Alexis, bir sonraki takımı olarak İtalya Liginin mütevazı takımlarından Livorno’yu seçmişti. Bu tercihinin sonunda Alexis, sadece yarım saat süren bir İtalya şampiyonluğu yaşadı. Livorno formasıyla skor anlamında iki muhteşem sezon geçiren Alexis, bir yıl 20.3 bir yıl ise 19.4 sayı ortalamalarıyla oynadı. Daha sonra Ticino Siena’ya transfer olan Alexis, 20.3 sayı – 5.9 ribaund ortalamalarıyla oynadıktan sonra Trepani’ye transfer oldu. İtalya’da geçirdiği en iyi iki sezonu burada geçiren skorer oyuncu 1991-92 sezonunda 25.2 sayı – 7.8 ribaund üretirken bir sonraki sezon 25.8 sayı – 8.3 ribaund ortalamaları yakaladı. Alexis’in bir kez daha büyük bir takımla sözleşme imzalamasının vakti gelmişti. O da bunu Maccabi Tel Aviv‘in yolunu tutarak gerçekleştirdi. 1993-94 yılında İsrail şampiyonluğu yaşayan Aleis, MVP ödülünü de kazandıktan sonra bir kez daha İtalya’ya dönme kararı aldı. Reggioe Calabria formasıyla alışılmış performansını segileyen Alexis, 20.9 sayı – 6.9 ribaund ortalamaları yakaladı. Bir sonraki sezon Fransa’nın PAris Levallois takımına transfer olan Alexis burada ise maç başına 22.5 sayı ve 5.5 ribaund ile oynadı.

Onun gibi harika bir oyuncu ile Real Madrid ve Maccabi Tel Aviv dışında hiçbir büyük takımın ilgilenmemiş olması gerçekten aklıma yatmıyor. Ancak bununla birlikte ALBA Berlin, takımın büyüme projesinin en önemli adımı olarak Alexis’i belirlemişti. 1996 yazında 32 yaşındaki Alexis, ALBA’ya transfer oldu ve sonraki altı sezonunu burada geçirdi. Bu süre boyunca 6 Almanya şampiyonluğu ve 3 Almanya Kupası kazanan Alexis, kulüp tarihinin en skorer oyuncusu oldu ve taraftarların sevgilisi haline geldi. Yıllar boyunca ALBA Berlin’in genel menajerliğini yapan Marco Baldi, Alexis’in kulüpteki rolü hakkında ise şunları söyledi:

“Wendell Alexis sadece ALBA Berlin tarihinin en büyük oyuncularından birisi dğeil. O benim uzun süredir arkadaşım olan ve çok büyük saygı duyduğum muhteşem bir karakter. Onunla birlikte inanılmaz başarılar yakaladı. Onun burada oynadığı 6 yıl boyunca üst üste 6 Almanya Şampiyonluğu kazandık ve EuroLeague’te önemli bir takım haline geldi. Wendell, hala ALBA Berlin tarihinin en skorer oyuncusu. Burada geçirdiği zaman içerisinde taraftarlardan ‘Buz Adam’ lakabını aldı ve 2012 yılının Eylül ayında onun 12 numaralı formasını bir törenle emekliye ayırdık. Onun burada oynadığı son maçın üzerinden 12 yıl geçmesine rağmen 7o00 taraftar o gün salondaydı. O ALBA tarihinin en önemli figürlerinden bir tanesi.”

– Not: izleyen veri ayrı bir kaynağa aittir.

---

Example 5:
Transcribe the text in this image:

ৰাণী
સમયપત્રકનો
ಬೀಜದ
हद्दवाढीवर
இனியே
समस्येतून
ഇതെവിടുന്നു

Baldi’nin de söylediği gibi Alexis’in 12 numaralı formasını emekli etmek doğru olan hamleydi. Çünkü onun 12 numaralı formasını başkasının giydiğini hayal etmek bile çok zordu. ALBA Berlin fomasıyla 341 maça çıkan Alexis, bu karşılaşmalarda 5,922 sayı üretti. 1998 Dünya Şampiyonasında NBA’deki lokavt sebebiyle Amerika’nın gönüllü olan oyuncuları turnuvaya katılmıştı. Alexis, Bronz madalya kazanan takımın en skorer ikinci oyuncusuydu ve maç başına 11.6 sayı – 4 ribaund ortalamalarıyla oynamıştı.

2001-2002 sezonunda modern EuroLeague’de yer alma şansını da yakalayan Alexis, maç başına 16.4 sayı ve 4.4 ribaund ortalamaları yakaladı. Bu sezonu da Alexis, ALBA’nın en skorer oyuncusu olarak tamamlamıştı.